Security researchers are examining newly discovered Mac ransomware samples from the notorious gang LockBit, marking the first known example of a prominent ransomware group toying with macOS versions of its malware.
Ransomware is a pervasive threat, but attackers typically don’t bother creating versions of their malware to target Macs. That’s because Apple’s computers, while popular, are much less prevalent than those running Windows, Linux, and other operating systems. Over the years, though, samples of seemingly experimental Mac ransomware have cropped up a couple of times, creating a sense that the risk could escalate at any moment.
Spotted by MalwareHunterTeam, the samples of ransomware encryptors seem to have first cropped up in the malware analysis repository VirusTotal in November and December 2022, but went unnoticed until yesterday. LockBit seems to have created both a version of the encryptor targeting newer Macs running Apple processors and older Macs that ran on Apple’s PowerPC chips.
Researchers say the LockBit Mac ransomware appears to be more of a first foray than anything that’s fully functional and ready to be used. But the tinkering could indicate future plans, especially given that more businesses and institutions have been incorporating Macs, which could make it more appealing for ransomware attackers to invest time and resources so they can target Apple computers.
“It’s unsurprising but concerning that a large and successful ransomware group has now set their sights on macOS,” says longtime Mac security researcher and Objective-See Foundation founder Patrick Wardle. “It would be naive to assume that LockBit won’t improve and iterate on this ransomware, potentially creating a more effective and destructive version.”
Apple declined to comment on the findings.
LockBit is a Russia-based ransomware gang that emerged at the end of 2019. The group is most known for its sheer volume of attacks, and for appearing well-organized and being less ostentatious and sophomoric than some of its peers in the cybercriminal landscape. But LockBit isn’t immune from arrogance and public aggression. Notably, it called significant attention to itself in recent months by targeting the United Kingdom’s Royal Mail and a Canadian children’s hospital.
For now, Wardle notes that LockBit’s macOS encryptors seem to be in a very early phase and still have fundamental development issues like crashing on launch. And to create truly effective attack tools, LockBit will need to figure out how to circumvent macOS protections, including validity checks that Apple has added in recent years for running new software on Macs.
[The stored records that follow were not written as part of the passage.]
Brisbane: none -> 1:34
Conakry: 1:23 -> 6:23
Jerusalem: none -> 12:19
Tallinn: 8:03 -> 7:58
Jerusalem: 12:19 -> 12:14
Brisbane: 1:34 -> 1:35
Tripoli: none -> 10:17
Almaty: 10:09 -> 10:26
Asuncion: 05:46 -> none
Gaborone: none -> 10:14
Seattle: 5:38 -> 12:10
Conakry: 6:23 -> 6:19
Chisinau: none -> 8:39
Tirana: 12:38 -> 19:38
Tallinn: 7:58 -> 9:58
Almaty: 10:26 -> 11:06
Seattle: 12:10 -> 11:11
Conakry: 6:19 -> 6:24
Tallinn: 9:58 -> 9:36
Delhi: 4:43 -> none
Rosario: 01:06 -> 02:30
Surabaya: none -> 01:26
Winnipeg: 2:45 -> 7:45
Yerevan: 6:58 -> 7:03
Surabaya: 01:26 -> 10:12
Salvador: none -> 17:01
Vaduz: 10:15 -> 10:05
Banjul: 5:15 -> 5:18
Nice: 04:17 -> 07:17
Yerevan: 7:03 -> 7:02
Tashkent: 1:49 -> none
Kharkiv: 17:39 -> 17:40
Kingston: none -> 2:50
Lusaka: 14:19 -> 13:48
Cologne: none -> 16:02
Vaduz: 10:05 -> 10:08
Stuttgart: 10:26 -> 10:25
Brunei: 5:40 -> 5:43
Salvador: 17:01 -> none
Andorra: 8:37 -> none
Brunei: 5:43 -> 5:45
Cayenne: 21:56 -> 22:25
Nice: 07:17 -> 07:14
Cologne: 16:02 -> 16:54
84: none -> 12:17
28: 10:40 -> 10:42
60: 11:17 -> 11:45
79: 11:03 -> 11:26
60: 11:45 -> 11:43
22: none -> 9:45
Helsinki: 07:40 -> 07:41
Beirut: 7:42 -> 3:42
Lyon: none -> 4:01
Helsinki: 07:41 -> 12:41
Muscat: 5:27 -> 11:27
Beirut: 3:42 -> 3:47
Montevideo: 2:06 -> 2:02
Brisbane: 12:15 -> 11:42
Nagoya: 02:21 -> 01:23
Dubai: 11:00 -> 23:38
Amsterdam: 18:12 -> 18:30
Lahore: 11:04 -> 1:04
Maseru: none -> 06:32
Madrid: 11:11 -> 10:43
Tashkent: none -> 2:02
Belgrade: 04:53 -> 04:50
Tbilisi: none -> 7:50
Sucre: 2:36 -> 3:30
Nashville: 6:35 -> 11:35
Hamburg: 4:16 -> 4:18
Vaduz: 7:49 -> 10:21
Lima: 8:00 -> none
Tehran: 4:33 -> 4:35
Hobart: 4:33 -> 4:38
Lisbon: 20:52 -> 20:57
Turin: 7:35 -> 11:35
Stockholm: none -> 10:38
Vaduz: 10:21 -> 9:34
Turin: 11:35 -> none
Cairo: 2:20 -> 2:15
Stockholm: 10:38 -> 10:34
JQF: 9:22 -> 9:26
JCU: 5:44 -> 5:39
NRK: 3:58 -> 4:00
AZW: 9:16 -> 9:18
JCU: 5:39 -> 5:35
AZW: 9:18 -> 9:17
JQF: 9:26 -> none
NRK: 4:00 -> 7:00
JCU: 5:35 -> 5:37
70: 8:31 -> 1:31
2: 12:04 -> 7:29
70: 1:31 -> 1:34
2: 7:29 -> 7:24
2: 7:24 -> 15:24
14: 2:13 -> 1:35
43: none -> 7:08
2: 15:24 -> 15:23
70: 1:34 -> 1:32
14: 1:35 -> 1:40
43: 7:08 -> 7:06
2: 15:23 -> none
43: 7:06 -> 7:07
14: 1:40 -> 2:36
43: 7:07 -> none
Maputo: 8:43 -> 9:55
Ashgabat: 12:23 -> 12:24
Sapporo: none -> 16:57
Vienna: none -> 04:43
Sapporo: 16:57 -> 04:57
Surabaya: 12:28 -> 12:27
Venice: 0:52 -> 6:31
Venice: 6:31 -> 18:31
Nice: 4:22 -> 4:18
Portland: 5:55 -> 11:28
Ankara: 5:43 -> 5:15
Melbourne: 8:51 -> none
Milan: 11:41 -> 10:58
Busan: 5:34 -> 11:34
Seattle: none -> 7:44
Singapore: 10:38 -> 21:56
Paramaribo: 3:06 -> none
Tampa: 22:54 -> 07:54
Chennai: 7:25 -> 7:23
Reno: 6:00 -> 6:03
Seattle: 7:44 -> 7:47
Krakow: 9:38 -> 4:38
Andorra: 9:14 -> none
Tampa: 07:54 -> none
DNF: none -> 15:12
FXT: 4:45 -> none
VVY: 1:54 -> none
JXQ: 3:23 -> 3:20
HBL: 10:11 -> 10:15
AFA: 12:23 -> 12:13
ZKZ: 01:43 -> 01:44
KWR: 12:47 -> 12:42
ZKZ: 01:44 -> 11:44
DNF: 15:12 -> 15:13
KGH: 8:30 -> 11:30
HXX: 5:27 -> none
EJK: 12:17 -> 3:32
“In some sense, Apple is ahead of the threat, as recent versions of macOS ship with a myriad of built-in security mechanisms aimed to directly thwart, or at least reduce the impact of, ransomware attacks,” Wardle says. “However, well-funded ransomware groups will continue to evolve their malicious creations.”
Developing Mac ransomware may not be the highest priority on every attacker’s to-do list, but the field is shifting. As law enforcement worldwide pushes to counter attacks, and victims increasingly have input and resources available to avoid paying, ransomware gangs are getting more desperate for new or refined strategies that will help them get paid.
“The LockBit encryptor doesn’t look particularly viable in its current form, but I’m definitely going to be keeping an eye on it,” says Thomas Reed, director of Mac and mobile platforms at the antivirus maker Malwarebytes. “The viability may improve in the future. Or it may not, if their tests aren’t promising.”
Still, for ransomware actors looking to generate as much revenue as possible, Macs are a potentially appealing untilled field.